Line by line, set down the records below from the first line through the line containing "acheter son mazout. Et avec quelques". Omit the pictures.

Stored items from a collection
BEGIN

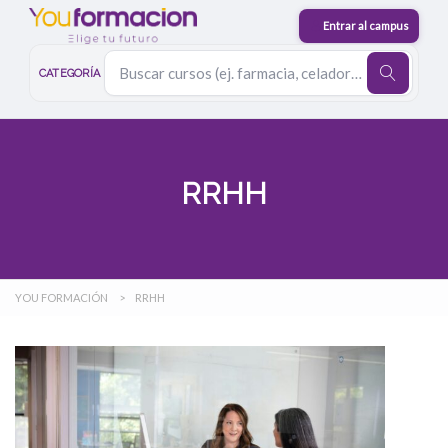
CATEGORÍA
RRHH
YOU FORMACIÓN
>
RRHH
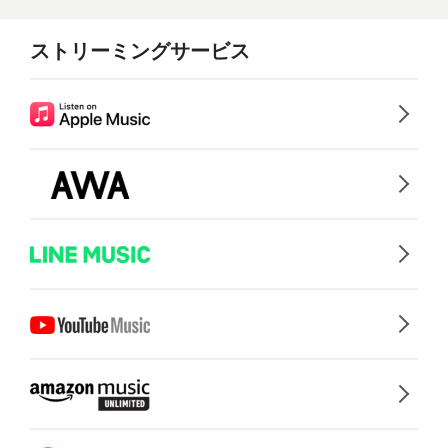
ストリーミングサービス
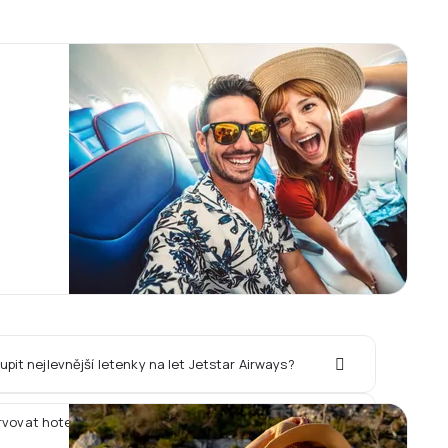
upit nejlevnější letenky na let Jetstar Airways?
rvovat hotel spolu s letem Jetstar Airways?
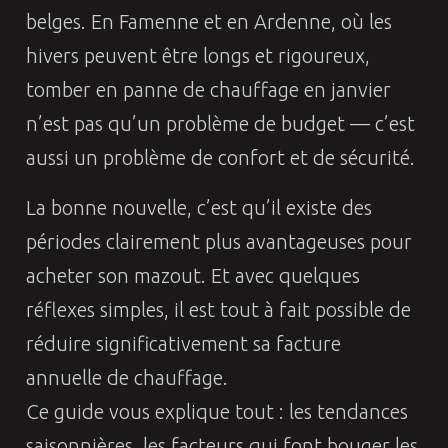
belges. En Famenne et en Ardenne, où les
hivers peuvent être longs et rigoureux,
tomber en panne de chauffage en janvier
n’est pas qu’un problème de budget — c’est
aussi un problème de confort et de sécurité.
La bonne nouvelle, c’est qu’il existe des
périodes clairement plus avantageuses pour
acheter son mazout. Et avec quelques
réflexes simples, il est tout à fait possible de
réduire significativement sa facture
annuelle de chauffage.
Ce guide vous explique tout : les tendances
saisonnières, les facteurs qui font bouger les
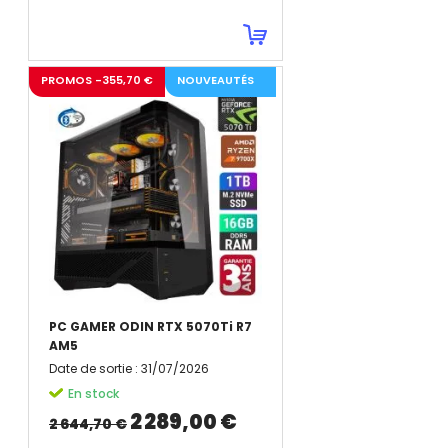
PROMOS -355,70 €
NOUVEAUTÉS
PC GAMER ODIN RTX 5070Ti R7
AM5
Date de sortie
:
31/07/2026
En stock
2 289,00 €
2 644,70 €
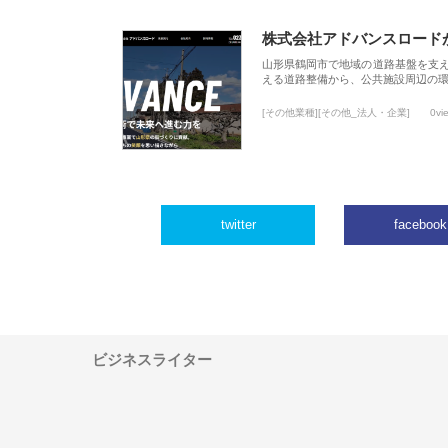
株式会社アドバンスロード
山形県鶴岡市で地域の道路基盤を支
える道路整備から、公共施設周辺の
[その他業種][その他_法人・企業]
0vi
twitter
facebook
ビジネスライター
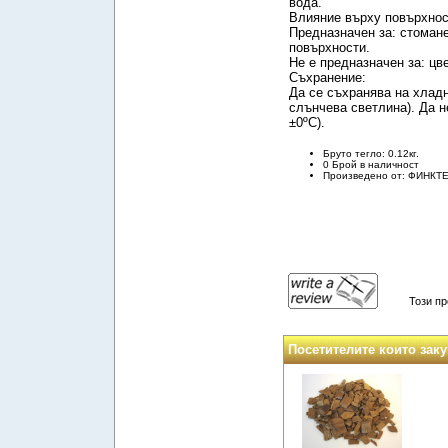
вода.
Влияние върху повърхнос
Предназначен за: стоман
повърхности.
Не е предназначен за: цв
Съхранение:
Да се съхранява на хладн
слънчева светлина). Да н
±0ºС).
Бруто тегло: 0.12кг.
0 Брой в наличност
Произведено от: ФИНКТ
Този пр
Посетителите които заку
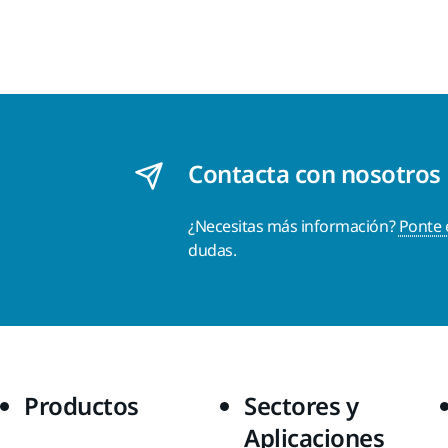
Contacta con nosotros
¿Necesitas más información?
Ponte 
dudas.
Productos
Sectores y
Aplicaciones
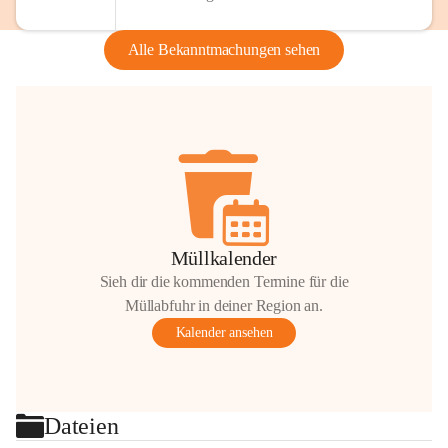
Alle Bekanntmachungen sehen
Müllkalender
Sieh dir die kommenden Termine für die
Müllabfuhr in deiner Region an.
Kalender ansehen
Dateien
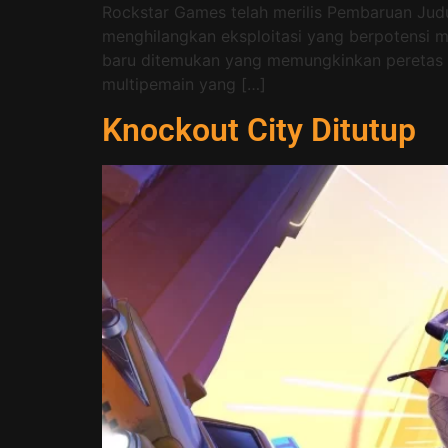
Rockstar Games telah merilis Pembaruan Jud
menghilangkan eksploitasi yang berpotensi
baru ditemukan yang memungkinkan peretas 
multipemain yang […]
Knockout City Ditutup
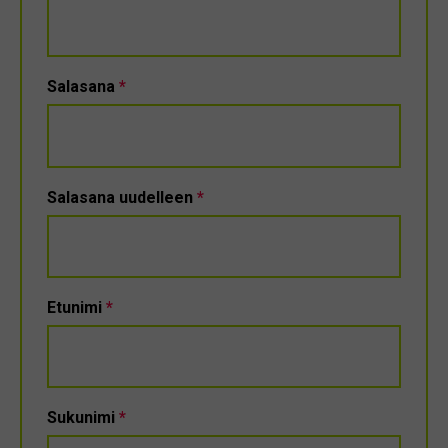
Salasana
*
Salasana uudelleen
*
Etunimi
*
Sukunimi
*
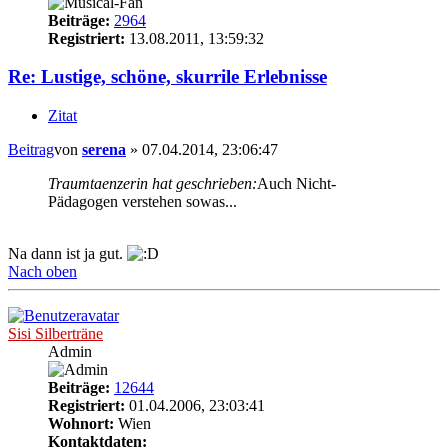
Beiträge:
2964
Registriert:
13.08.2011, 13:59:32
Re: Lustige, schöne, skurrile Erlebnisse
Zitat
Beitrag
von
serena
»
07.04.2014, 23:06:47
Traumtaenzerin hat geschrieben:
Auch Nicht-
Pädagogen verstehen sowas...
Na dann ist ja gut.
Nach oben
Sisi Silberträne
Admin
Beiträge:
12644
Registriert:
01.04.2006, 23:03:41
Wohnort:
Wien
Kontaktdaten:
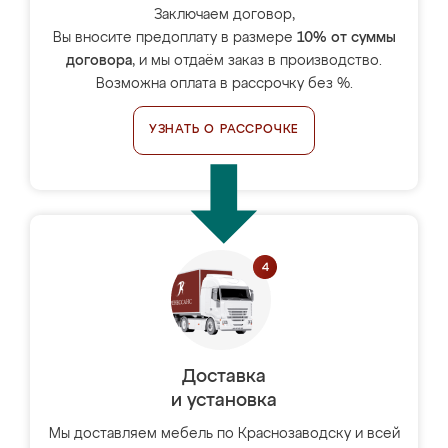
Заключаем договор,
Вы вносите предоплату в размере
10% от суммы
договора
, и мы отдаём заказ в производство.
Возможна оплата в рассрочку без %.
УЗНАТЬ О РАССРОЧКЕ
Доставка
и установка
Мы доставляем мебель по Краснозаводску и всей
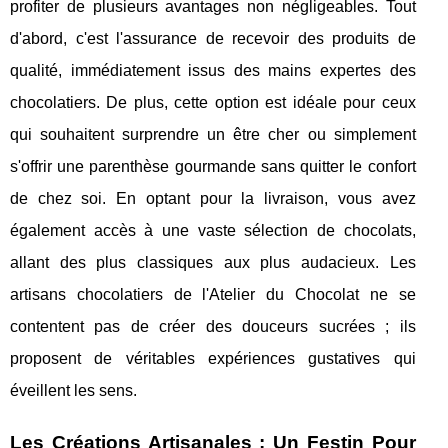
profiter de plusieurs avantages non négligeables. Tout
d'abord, c'est l'assurance de recevoir des produits de
qualité, immédiatement issus des mains expertes des
chocolatiers. De plus, cette option est idéale pour ceux
qui souhaitent surprendre un être cher ou simplement
s'offrir une parenthèse gourmande sans quitter le confort
de chez soi. En optant pour la livraison, vous avez
également accès à une vaste sélection de chocolats,
allant des plus classiques aux plus audacieux. Les
artisans chocolatiers de l'Atelier du Chocolat ne se
contentent pas de créer des douceurs sucrées ; ils
proposent de véritables expériences gustatives qui
éveillent les sens.
Les Créations Artisanales : Un Festin Pour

END

> WRITTEN ANSWER
CATEGORÍA
RRHH
YOU FORMACIÓN
>
RRHH
ストリーミングサービス
upit nejlevnější letenky na let Jetstar Airways?
rvovat hotel spolu s letem Jetstar Airways?
belges. En Famenne et en Ardenne, où les
hivers peuvent être longs et rigoureux,
tomber en panne de chauffage en janvier
n’est pas qu’un problème de budget — c’est
aussi un problème de confort et de sécurité.
La bonne nouvelle, c’est qu’il existe des
périodes clairement plus avantageuses pour
acheter son mazout. Et avec quelques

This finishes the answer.